Druty, klamry i napinacze cz.2

Podczas pierwszego formowania bonsai z dziczki owijamy drutem wszystkie gałęzie, aż do najdrobniejszych ich części. Żadna gałąź nie powinna się krzyżować z innymi. W końcu formujemy i ustawiamy gałąź po gałęzi.

Owijanie drutem nie służy do dekoracji drzewka, lecz tylko do polepszania i nadawania kształtu. Owiniętych drutem bonsai nie powinniśmy wystawiać na widok publiczny.

Klamry z drutu zakładamy tam, gdzie owijanie drutem już się na nic nie zda, na przykład na sztywnych gałęziach lub pniach.

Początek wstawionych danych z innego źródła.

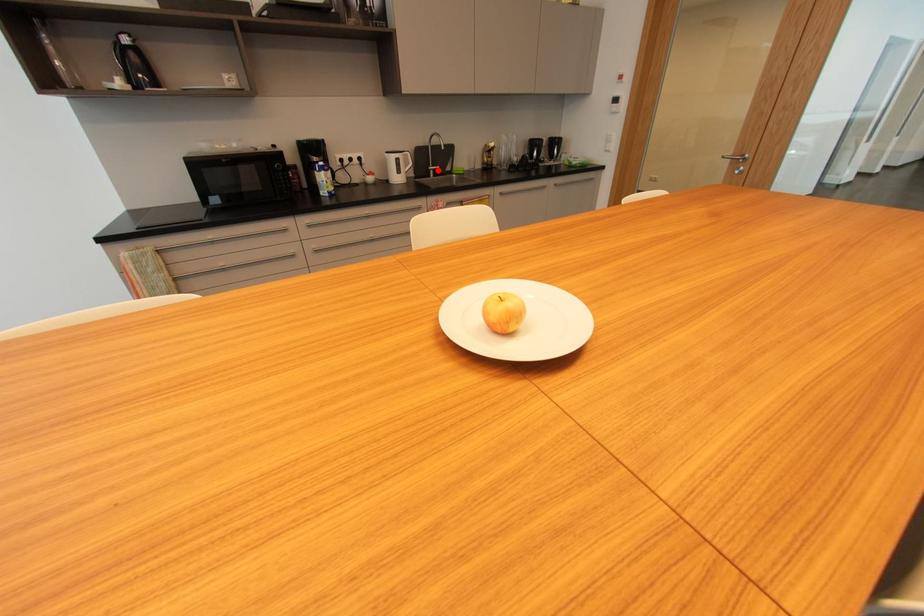
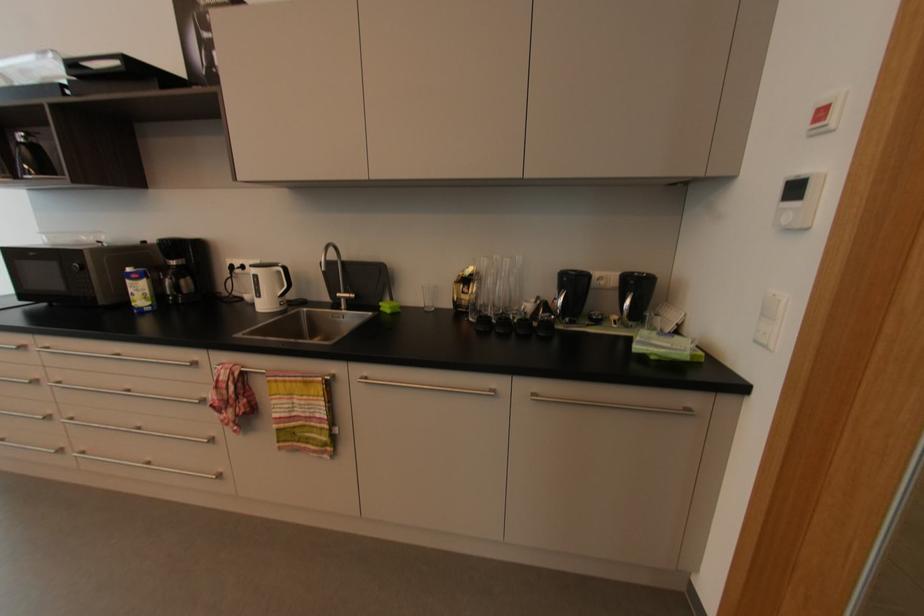
In the second image, find the point that corresponds to the highlighted location in the first image.

(350, 300)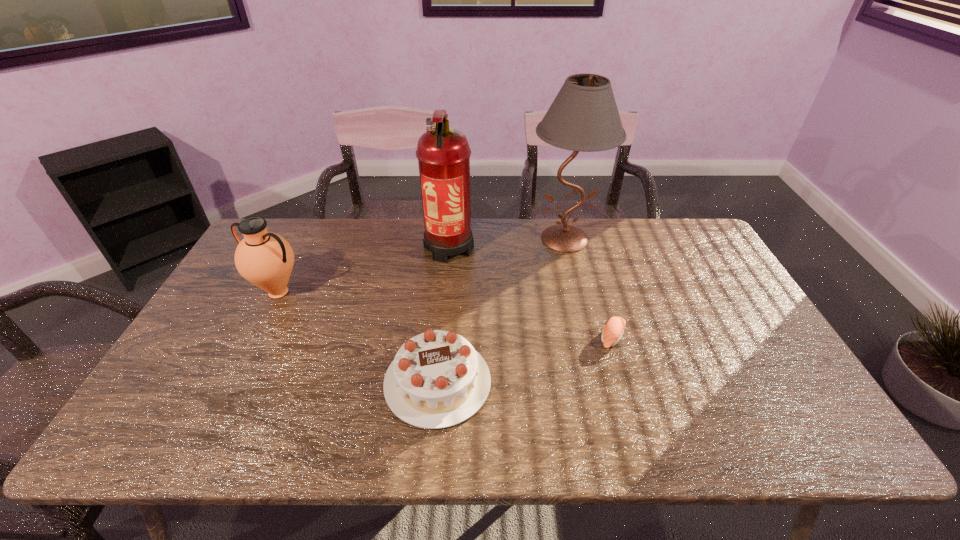
Locate an element on the screen. The image size is (960, 540). table lamp is located at coordinates (584, 117).

Identify the location of fire extinguisher. (443, 153).

The image size is (960, 540). Find the location of `the third farthest object`. the third farthest object is located at coordinates (265, 259).

Where is `pitcher`? The width and height of the screenshot is (960, 540). pitcher is located at coordinates click(x=265, y=259).

Identify the location of the fourth tallest object. (437, 379).

Find the location of a particular element. sushi is located at coordinates (614, 328).

I want to click on vacant region located on the front-facing side of the table lamp, so click(x=580, y=299).

The image size is (960, 540). Identify the location of vacant space situated 0.100m on the front-facing side of the fire extinguisher. (444, 294).

You are a GUI agent. You are given a task and a screenshot of the screen. Output one action in this format:
    pyautogui.click(x=<x>, y=<y>)
    Task: Click on the vacant space positioned on the left of the leftmost object
    
    Given the screenshot: What is the action you would take?
    pyautogui.click(x=234, y=293)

Przy pniu wielokrotnym za pomocą drucianej klamry można poszczególne pnie ukierunkowywać i korygować. Do takiego zabiegu potrzeba dużo siły. W tym wypadku trzeba regularnie sprawdzać, czy drut nie wrasta i od czasu do czasu przestawiać klamry. Aby oszczędzić korę drzewa, podkładamy pod klamry kawałki skórki.

Odciąganie gałęzi ma sens wówczas, gdy nie da się ich owijać drutem. Naturalnie, odciąganie gałęzi nie jest tak skuteczne jak owijanie drutem. Złą stroną tej metody jest to, że w ten sposób można gałąź formować tylko w jednym kierunku, technika ta stosowana jest głównie tam, gdzie gałęzie wystają ku górze i trzeba je pociągnąć ku dołowi. Potrzeba trochę czasu i doświadczenia na to, żeby odpowiednio operować drutem. Dlatego warto ciągle ćwiczyć owijanie nim drzewek i ich formowanie. Tylko przez regularny trening nabieramy odpowiedniej wprawy.